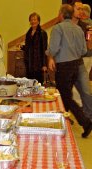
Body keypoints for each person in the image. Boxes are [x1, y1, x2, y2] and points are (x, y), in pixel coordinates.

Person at [46, 4, 92, 138]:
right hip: (77, 65)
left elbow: (53, 48)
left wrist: (49, 55)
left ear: (61, 14)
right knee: (66, 95)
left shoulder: (58, 28)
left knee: (64, 96)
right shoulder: (78, 29)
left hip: (64, 66)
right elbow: (84, 50)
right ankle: (63, 123)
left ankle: (85, 122)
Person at [71, 1, 92, 121]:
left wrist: (90, 40)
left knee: (86, 90)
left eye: (82, 9)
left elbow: (88, 48)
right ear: (71, 10)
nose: (81, 11)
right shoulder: (63, 25)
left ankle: (89, 117)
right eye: (78, 8)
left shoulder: (85, 26)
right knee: (66, 94)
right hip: (66, 65)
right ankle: (69, 116)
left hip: (80, 62)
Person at [23, 12, 48, 84]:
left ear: (38, 21)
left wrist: (44, 64)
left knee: (38, 83)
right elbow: (29, 47)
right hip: (29, 63)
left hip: (38, 64)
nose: (33, 21)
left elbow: (44, 49)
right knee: (29, 83)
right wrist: (22, 47)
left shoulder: (42, 33)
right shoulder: (28, 33)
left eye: (34, 19)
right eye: (31, 20)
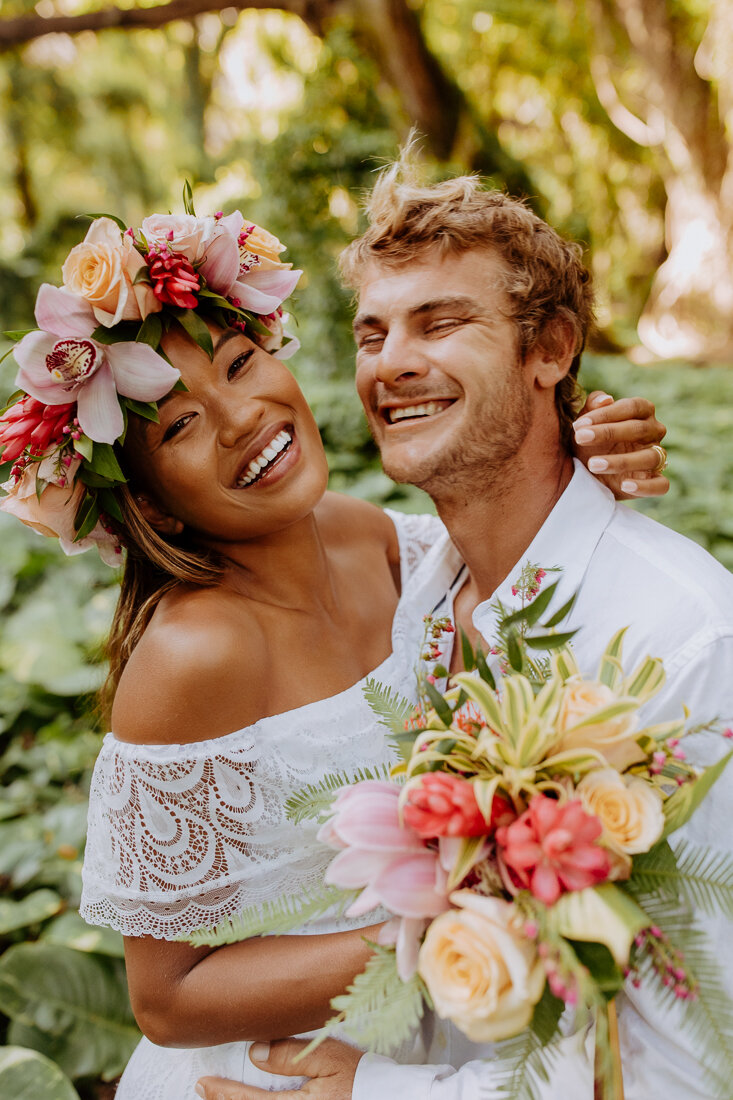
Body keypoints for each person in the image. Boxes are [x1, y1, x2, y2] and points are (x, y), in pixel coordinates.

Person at [0, 199, 668, 1100]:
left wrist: (576, 453)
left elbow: (503, 562)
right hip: (275, 1070)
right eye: (181, 425)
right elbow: (167, 999)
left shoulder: (370, 538)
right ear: (150, 502)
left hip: (428, 1043)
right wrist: (469, 921)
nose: (240, 416)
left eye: (239, 364)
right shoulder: (195, 654)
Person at [195, 163, 733, 1100]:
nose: (389, 361)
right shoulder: (416, 586)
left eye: (439, 323)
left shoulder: (679, 641)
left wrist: (365, 1095)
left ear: (552, 349)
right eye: (372, 333)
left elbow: (695, 1068)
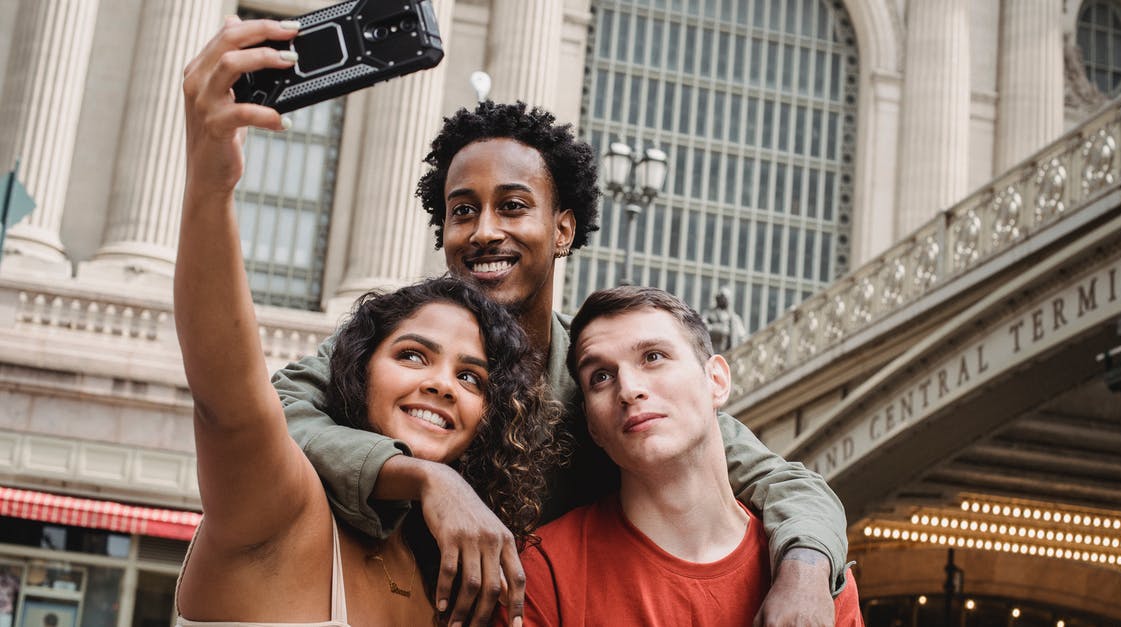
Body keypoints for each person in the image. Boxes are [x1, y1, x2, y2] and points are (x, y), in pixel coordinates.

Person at [276, 101, 850, 625]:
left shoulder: (606, 382)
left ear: (563, 229)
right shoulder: (392, 346)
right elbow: (271, 415)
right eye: (462, 211)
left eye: (513, 206)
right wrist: (425, 478)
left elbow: (785, 483)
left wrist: (803, 576)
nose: (484, 231)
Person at [174, 17, 561, 625]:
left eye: (472, 378)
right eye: (413, 355)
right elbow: (228, 402)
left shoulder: (439, 572)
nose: (441, 383)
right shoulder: (284, 508)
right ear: (355, 371)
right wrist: (210, 185)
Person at [506, 286, 863, 626]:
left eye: (653, 357)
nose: (629, 390)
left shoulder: (814, 585)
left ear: (717, 381)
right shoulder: (542, 575)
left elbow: (795, 486)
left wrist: (806, 575)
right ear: (591, 424)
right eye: (600, 376)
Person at [703, 285, 748, 352]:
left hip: (728, 352)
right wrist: (718, 329)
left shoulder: (734, 318)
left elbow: (742, 336)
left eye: (727, 298)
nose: (725, 300)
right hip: (713, 350)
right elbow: (702, 328)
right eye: (723, 297)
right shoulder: (709, 313)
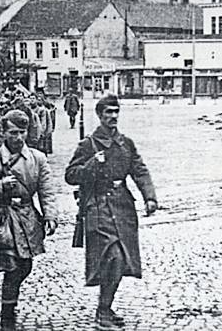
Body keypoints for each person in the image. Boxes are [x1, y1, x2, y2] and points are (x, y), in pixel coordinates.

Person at [65, 94, 158, 329]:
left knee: (122, 259)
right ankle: (103, 310)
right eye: (108, 112)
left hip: (122, 208)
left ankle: (104, 308)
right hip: (97, 207)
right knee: (113, 257)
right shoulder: (89, 144)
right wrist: (92, 164)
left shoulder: (126, 143)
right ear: (99, 115)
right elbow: (70, 175)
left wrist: (150, 197)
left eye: (116, 112)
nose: (113, 116)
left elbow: (139, 170)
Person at [0, 109, 58, 331]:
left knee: (25, 266)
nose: (18, 137)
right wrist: (0, 186)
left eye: (22, 132)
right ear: (3, 133)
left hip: (28, 218)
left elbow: (46, 189)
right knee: (12, 267)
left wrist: (50, 215)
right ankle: (7, 317)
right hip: (3, 220)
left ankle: (10, 306)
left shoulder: (37, 159)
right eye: (12, 132)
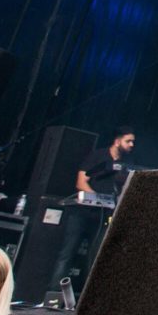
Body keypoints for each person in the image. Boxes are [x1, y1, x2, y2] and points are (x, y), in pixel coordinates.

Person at [46, 127, 136, 300]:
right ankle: (53, 296)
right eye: (128, 141)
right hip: (82, 213)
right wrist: (97, 198)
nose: (132, 145)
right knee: (67, 253)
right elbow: (81, 182)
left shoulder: (126, 163)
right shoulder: (98, 156)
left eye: (133, 142)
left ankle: (89, 297)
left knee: (96, 257)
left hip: (102, 216)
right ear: (118, 141)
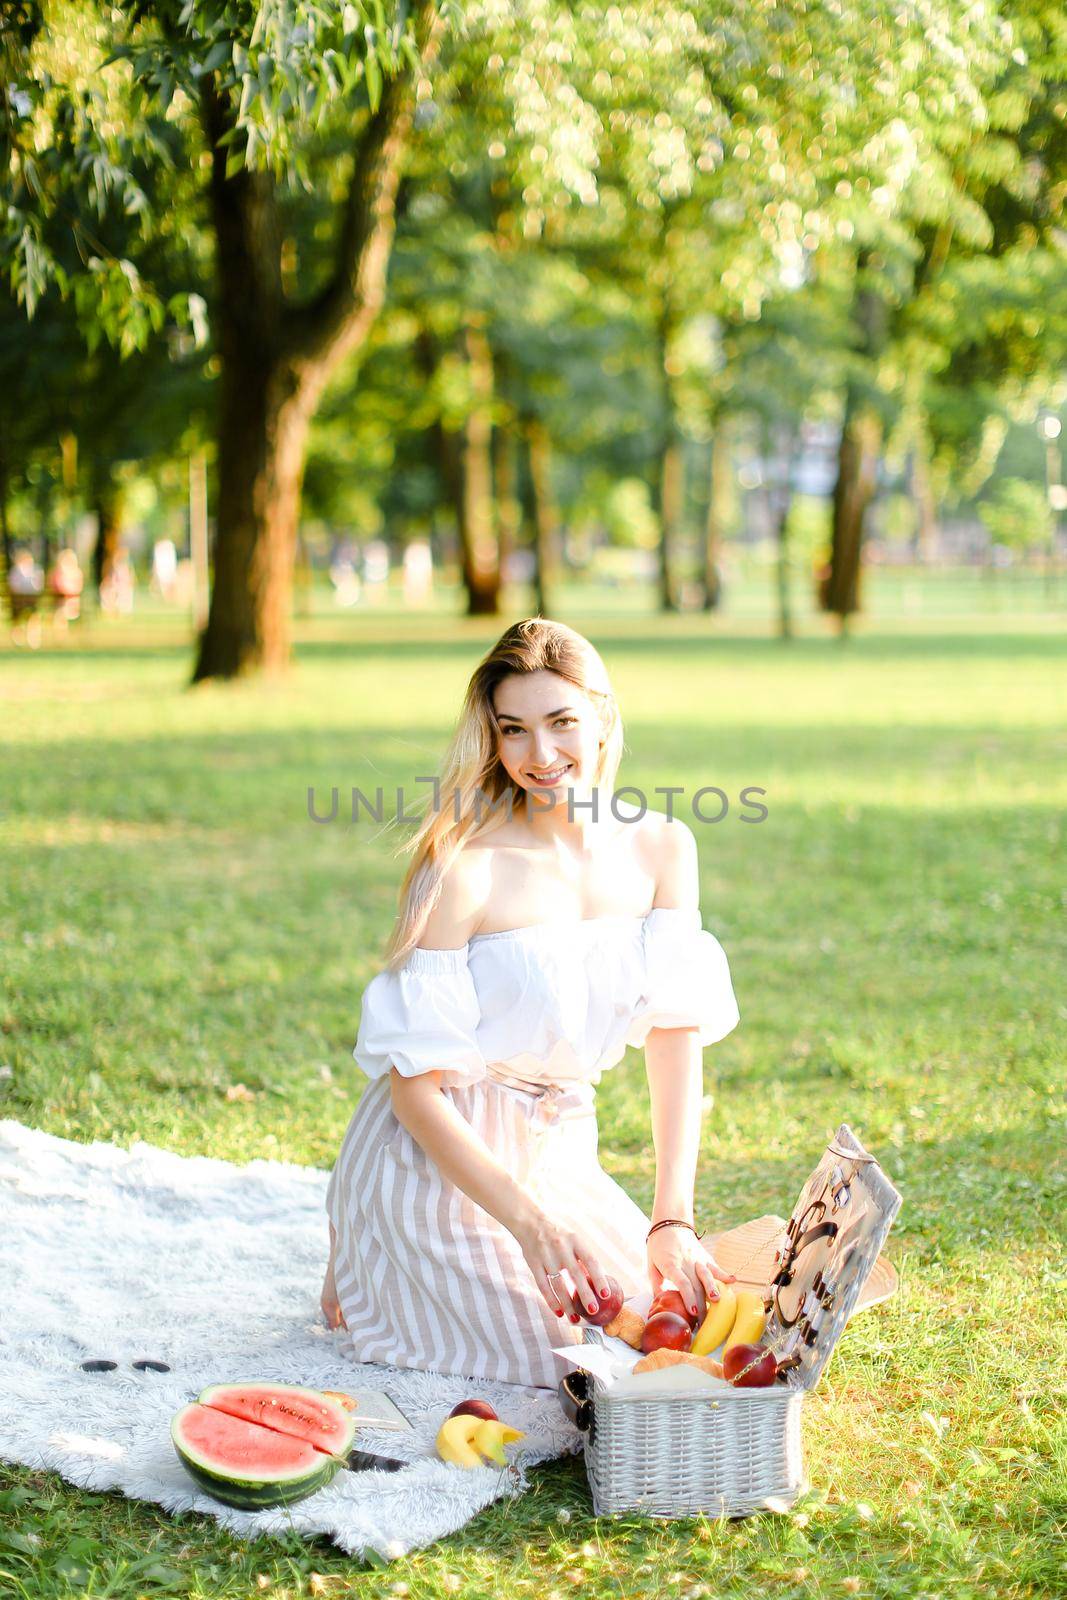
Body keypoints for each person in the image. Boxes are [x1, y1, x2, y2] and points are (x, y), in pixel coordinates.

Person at [322, 616, 741, 1390]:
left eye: (561, 723)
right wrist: (530, 1227)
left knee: (654, 1322)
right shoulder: (464, 867)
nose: (539, 756)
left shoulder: (662, 848)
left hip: (555, 1150)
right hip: (434, 1161)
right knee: (567, 1367)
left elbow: (674, 1032)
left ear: (602, 716)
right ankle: (371, 1246)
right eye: (512, 730)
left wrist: (670, 1218)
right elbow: (415, 1097)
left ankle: (374, 1263)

________

> **Task description**
Everything from the line with "left wrist: (44, 64)" down to the line with "left hip: (428, 1043)" in the data above should be copied exactly, with both end lines kept and the pictures left out.

> **Your solution**
left wrist: (44, 64)
left knee: (38, 83)
right elbow: (29, 47)
right hip: (29, 63)
left hip: (38, 64)
nose: (33, 21)
left elbow: (44, 49)
right knee: (29, 83)
right wrist: (22, 47)
left shoulder: (42, 33)
right shoulder: (28, 33)
left eye: (34, 19)
right eye: (31, 20)
Body keypoints for each person in the image. Boxes are [x1, y1, x2, y2] and points are (x, y), in pixel coordinates.

Person at [0, 199, 668, 1100]:
left wrist: (576, 453)
left elbow: (503, 562)
right hip: (275, 1070)
right eye: (181, 425)
right elbow: (167, 999)
left shoulder: (370, 538)
right ear: (150, 502)
left hip: (428, 1043)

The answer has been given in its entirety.